_Problem to solve_
Only lines holding the word "userSpaceOnUse" should be copied from the material.

BEGIN Exercise material

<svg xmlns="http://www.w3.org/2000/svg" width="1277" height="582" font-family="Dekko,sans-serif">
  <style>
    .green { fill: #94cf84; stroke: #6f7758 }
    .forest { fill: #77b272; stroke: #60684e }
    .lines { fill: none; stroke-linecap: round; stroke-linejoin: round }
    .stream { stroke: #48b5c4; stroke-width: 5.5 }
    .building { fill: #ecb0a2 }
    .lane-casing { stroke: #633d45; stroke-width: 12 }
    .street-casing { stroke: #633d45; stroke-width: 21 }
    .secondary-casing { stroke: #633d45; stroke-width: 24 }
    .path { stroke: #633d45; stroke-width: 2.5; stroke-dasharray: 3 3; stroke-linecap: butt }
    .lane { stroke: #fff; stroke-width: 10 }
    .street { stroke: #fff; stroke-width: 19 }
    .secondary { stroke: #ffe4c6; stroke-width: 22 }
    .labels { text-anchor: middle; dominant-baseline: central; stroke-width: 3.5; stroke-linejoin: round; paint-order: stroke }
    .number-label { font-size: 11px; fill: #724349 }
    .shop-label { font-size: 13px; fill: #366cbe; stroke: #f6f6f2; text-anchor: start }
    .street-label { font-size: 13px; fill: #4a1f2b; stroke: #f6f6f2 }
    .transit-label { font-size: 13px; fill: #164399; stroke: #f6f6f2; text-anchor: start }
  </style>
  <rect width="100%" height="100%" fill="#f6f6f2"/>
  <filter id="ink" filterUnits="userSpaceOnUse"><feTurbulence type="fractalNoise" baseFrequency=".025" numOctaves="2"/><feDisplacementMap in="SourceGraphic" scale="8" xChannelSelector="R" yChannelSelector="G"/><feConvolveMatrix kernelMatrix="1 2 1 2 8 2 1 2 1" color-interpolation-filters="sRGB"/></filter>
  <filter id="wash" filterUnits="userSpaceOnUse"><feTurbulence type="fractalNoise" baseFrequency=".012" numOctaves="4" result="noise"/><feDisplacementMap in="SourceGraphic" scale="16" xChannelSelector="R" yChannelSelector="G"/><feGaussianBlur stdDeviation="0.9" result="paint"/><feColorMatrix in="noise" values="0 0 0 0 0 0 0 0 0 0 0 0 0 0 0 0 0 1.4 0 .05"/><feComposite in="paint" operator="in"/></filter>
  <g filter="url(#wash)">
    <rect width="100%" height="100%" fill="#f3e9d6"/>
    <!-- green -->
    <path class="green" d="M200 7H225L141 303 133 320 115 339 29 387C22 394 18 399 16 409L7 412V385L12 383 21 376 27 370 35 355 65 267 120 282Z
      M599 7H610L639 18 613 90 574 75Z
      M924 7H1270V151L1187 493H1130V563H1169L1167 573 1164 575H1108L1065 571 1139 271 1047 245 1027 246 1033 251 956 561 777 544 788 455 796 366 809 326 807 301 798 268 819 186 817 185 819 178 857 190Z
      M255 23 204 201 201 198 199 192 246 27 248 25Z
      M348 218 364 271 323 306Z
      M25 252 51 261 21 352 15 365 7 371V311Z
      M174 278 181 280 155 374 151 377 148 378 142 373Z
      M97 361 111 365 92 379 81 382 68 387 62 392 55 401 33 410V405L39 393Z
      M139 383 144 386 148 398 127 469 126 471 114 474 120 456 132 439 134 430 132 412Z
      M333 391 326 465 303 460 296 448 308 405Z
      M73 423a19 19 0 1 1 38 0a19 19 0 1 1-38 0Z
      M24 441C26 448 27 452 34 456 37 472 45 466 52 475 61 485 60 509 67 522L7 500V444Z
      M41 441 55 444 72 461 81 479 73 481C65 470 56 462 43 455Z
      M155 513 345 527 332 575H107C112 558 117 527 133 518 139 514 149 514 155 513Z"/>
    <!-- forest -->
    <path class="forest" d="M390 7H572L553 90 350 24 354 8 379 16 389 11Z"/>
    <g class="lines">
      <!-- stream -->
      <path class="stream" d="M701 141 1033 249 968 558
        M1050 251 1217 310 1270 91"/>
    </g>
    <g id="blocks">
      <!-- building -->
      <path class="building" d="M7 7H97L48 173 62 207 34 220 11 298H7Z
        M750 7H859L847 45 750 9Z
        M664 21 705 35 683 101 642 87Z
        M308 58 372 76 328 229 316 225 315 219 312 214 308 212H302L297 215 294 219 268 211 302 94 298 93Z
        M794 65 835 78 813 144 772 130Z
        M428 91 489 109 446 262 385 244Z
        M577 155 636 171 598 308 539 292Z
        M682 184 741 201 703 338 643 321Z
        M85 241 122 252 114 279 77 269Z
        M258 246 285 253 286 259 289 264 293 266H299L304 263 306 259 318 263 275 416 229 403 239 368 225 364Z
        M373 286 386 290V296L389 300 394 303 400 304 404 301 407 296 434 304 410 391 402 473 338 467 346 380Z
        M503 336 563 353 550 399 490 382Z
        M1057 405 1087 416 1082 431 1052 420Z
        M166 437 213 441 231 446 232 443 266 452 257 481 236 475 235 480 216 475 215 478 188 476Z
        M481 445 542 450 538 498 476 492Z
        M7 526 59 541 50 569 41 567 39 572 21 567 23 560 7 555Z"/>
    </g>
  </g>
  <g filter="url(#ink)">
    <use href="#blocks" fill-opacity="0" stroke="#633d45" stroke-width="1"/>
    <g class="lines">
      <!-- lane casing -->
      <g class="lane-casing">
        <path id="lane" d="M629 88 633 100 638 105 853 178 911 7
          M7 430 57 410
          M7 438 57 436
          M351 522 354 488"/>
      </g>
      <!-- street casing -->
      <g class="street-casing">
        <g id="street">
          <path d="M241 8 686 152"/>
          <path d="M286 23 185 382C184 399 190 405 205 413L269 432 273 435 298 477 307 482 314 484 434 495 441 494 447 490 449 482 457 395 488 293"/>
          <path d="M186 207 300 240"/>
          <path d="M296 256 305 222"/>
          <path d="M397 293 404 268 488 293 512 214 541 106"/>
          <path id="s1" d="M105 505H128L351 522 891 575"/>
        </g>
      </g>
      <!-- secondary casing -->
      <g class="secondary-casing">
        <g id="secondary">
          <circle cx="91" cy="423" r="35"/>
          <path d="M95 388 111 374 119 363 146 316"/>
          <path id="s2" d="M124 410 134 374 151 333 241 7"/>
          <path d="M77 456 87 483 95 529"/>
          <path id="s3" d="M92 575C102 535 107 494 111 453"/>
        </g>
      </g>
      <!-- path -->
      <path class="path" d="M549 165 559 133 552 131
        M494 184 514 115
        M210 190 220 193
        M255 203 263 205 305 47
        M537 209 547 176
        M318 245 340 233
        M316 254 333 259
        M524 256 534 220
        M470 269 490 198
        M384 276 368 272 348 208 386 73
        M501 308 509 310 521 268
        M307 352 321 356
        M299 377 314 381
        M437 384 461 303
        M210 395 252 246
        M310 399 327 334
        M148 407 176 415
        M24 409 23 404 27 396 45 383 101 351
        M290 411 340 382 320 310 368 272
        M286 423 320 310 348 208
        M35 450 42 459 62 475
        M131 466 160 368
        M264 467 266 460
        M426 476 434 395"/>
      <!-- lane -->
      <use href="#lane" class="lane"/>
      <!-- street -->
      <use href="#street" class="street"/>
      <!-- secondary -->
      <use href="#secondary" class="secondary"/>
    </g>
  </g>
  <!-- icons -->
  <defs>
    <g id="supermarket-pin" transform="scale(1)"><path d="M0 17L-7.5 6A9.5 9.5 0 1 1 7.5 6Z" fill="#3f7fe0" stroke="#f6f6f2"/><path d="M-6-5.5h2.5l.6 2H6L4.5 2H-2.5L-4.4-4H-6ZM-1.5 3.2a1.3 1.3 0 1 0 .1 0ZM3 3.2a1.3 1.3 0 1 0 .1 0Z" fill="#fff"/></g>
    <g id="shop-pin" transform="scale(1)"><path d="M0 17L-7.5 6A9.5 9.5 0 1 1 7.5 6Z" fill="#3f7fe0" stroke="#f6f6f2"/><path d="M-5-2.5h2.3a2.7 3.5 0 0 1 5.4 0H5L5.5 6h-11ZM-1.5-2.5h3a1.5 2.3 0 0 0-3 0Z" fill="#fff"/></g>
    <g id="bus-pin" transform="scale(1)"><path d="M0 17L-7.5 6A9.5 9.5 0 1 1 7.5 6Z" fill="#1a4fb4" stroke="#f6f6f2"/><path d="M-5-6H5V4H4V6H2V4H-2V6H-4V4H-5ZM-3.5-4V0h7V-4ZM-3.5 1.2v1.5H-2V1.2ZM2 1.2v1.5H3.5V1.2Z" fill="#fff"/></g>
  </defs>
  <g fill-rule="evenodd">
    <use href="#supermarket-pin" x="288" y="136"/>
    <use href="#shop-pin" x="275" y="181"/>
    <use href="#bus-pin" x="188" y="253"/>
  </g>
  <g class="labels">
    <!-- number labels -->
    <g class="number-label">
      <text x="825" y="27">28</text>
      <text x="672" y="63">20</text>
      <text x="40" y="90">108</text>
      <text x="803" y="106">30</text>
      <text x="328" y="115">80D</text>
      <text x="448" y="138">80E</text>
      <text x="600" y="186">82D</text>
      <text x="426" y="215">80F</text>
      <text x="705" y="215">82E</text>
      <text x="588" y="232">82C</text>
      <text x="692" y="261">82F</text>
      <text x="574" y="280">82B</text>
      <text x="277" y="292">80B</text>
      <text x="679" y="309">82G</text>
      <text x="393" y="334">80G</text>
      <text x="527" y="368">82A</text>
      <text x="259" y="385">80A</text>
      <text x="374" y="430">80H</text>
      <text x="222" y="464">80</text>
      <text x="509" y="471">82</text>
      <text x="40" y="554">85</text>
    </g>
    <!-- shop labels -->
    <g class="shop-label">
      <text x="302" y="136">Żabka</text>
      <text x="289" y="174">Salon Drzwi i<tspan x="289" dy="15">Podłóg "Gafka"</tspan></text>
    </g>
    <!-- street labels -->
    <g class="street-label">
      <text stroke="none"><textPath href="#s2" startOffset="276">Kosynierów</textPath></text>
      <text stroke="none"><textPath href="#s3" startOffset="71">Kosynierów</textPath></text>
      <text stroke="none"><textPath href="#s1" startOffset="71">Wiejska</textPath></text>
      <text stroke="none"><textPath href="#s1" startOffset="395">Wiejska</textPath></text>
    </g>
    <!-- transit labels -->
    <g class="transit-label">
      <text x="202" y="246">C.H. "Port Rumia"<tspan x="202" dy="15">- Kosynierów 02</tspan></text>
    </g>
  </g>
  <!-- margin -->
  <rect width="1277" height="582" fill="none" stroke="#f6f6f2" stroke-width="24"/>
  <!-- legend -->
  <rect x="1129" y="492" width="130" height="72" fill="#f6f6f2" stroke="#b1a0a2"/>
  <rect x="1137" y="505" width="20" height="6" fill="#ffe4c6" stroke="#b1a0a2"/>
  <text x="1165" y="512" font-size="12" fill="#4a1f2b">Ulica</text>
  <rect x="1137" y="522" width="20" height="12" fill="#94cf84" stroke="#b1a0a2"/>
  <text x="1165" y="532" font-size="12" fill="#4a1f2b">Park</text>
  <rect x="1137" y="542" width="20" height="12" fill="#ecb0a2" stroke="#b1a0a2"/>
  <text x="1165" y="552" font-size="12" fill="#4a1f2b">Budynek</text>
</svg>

END Exercise material

_Finished task_
  <filter id="ink" filterUnits="userSpaceOnUse"><feTurbulence type="fractalNoise" baseFrequency=".025" numOctaves="2"/><feDisplacementMap in="SourceGraphic" scale="8" xChannelSelector="R" yChannelSelector="G"/><feConvolveMatrix kernelMatrix="1 2 1 2 8 2 1 2 1" color-interpolation-filters="sRGB"/></filter>
  <filter id="wash" filterUnits="userSpaceOnUse"><feTurbulence type="fractalNoise" baseFrequency=".012" numOctaves="4" result="noise"/><feDisplacementMap in="SourceGraphic" scale="16" xChannelSelector="R" yChannelSelector="G"/><feGaussianBlur stdDeviation="0.9" result="paint"/><feColorMatrix in="noise" values="0 0 0 0 0 0 0 0 0 0 0 0 0 0 0 0 0 1.4 0 .05"/><feComposite in="paint" operator="in"/></filter>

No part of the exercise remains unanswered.